KPIs to Track From Day One
Here’s what to track in your first six months:
Straight-through-processing rate
- What it is: The percentage of orders that move from inbox to ERP without a human touching them.
- Why it matters: If your AI tool still routes 60% of orders to manual review, you didn’t automate – you just added software to your manual process.
- Realistic targets: 60% by month 6. If you hit 80% by month 12, you’re in the top quartile.
Average order-processing time
- What it is: How long it takes from “PO hits the inbox” to “order confirmed in the ERP.”
- Why it matters: Your baseline is probably 5–30 minutes per order, depending on complexity. AI should collapse that to under 60 seconds for clean orders.
- Realistic targets: Under 2 minutes by month 3. Under 60 seconds by month 6 for standard orders.
Error rate
- What it is: Orders that ship with the wrong SKU, quantity, price, or ship-to address.
- Why it matters: Manual rekeying runs at 1–3% error rates. If your AI tool isn’t beating that, it’s not working.
- Realistic targets: Under 0.5% by month 6.
Cost per order
- What it is: Fully loaded cost (labor + software + overhead) to process one order.
- Why it matters: The median sits at ~$24 per order for manual processing. AI should cut that to single digits.
- Realistic targets: Under $10 by month 3. Under $5 by month 12 if you’re running high volume.
CSR redeployment percentage
- What it is: How much of your inside sales team’s time gets freed up from rekeying.
- Why it matters: If reps were spending 40% of their day on data entry and AI drops that to 5%, you gave them 35% of their week back for upselling, relationship management, and fixing the exceptions that need human judgment.
- Realistic targets: Reclaim 20–30% of CSR time by month 6.
Set the baseline in week one, review monthly, and adjust your workflows based on what the data tells you.
Conclusion
Trying to force a 20-year account to change their procurement habits is a losing battle.

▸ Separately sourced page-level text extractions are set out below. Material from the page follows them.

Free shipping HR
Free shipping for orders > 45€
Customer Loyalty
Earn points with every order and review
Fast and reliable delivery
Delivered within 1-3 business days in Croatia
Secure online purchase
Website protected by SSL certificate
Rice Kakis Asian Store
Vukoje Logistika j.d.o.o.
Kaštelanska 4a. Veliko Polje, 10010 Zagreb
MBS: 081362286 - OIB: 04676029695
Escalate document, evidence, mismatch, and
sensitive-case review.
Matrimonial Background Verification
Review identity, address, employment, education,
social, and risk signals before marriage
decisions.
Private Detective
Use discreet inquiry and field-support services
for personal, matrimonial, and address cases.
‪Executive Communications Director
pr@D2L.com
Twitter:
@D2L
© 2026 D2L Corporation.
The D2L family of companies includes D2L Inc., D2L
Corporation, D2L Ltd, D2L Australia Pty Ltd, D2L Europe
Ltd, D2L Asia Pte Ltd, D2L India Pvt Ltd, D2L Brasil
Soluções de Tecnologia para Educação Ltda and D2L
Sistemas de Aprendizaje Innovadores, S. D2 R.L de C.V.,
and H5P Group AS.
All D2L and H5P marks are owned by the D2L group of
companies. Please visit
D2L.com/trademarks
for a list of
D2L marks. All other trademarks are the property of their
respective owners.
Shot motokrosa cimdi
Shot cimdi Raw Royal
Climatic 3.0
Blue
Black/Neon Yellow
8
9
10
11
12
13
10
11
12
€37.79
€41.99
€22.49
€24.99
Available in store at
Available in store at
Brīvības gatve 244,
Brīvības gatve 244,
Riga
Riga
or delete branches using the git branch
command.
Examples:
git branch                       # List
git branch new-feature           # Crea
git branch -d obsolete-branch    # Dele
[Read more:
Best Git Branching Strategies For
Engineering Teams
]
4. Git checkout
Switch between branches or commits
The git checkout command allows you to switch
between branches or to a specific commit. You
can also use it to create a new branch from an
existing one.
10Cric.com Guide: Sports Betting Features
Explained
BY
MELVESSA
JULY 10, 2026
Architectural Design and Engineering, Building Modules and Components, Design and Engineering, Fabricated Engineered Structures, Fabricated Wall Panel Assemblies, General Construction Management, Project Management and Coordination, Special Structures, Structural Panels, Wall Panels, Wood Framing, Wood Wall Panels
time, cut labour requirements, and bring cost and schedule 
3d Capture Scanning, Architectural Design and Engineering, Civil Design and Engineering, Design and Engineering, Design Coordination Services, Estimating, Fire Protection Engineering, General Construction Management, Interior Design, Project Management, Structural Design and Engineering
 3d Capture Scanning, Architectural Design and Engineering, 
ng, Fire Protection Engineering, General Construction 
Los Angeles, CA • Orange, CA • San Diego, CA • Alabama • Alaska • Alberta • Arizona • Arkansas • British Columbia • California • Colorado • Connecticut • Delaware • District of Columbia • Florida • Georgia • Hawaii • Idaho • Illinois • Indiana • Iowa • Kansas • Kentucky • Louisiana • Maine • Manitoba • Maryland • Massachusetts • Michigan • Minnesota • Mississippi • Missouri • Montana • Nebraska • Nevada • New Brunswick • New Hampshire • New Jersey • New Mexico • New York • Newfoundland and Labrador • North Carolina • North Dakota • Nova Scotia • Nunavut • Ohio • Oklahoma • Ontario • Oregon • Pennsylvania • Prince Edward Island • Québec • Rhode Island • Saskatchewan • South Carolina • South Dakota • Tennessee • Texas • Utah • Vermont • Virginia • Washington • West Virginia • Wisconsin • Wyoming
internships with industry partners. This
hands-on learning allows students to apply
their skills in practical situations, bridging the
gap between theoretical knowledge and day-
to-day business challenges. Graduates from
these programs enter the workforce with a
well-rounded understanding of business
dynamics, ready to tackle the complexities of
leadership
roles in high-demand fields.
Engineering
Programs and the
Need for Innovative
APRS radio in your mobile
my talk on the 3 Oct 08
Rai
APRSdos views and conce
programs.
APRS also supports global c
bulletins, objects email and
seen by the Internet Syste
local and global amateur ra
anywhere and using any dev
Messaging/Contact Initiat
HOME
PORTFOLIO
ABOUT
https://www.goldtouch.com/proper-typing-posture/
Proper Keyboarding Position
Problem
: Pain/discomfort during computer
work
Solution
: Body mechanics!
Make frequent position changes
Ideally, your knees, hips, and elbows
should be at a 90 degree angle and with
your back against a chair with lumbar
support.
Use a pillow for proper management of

Yet, the format a buyer prefers shouldn’t dictate your operational costs. If your digital tech only works when a customer clicks a checkout button, you bought a retail cart. A mature commerce architecture absorbs the unstructured mess of enterprise purchasing, enabling teams to get off the keyboard and back to selling.
Stop paying smart people to act like software. Stop trying to train your buyers. Let the technology handle the translation.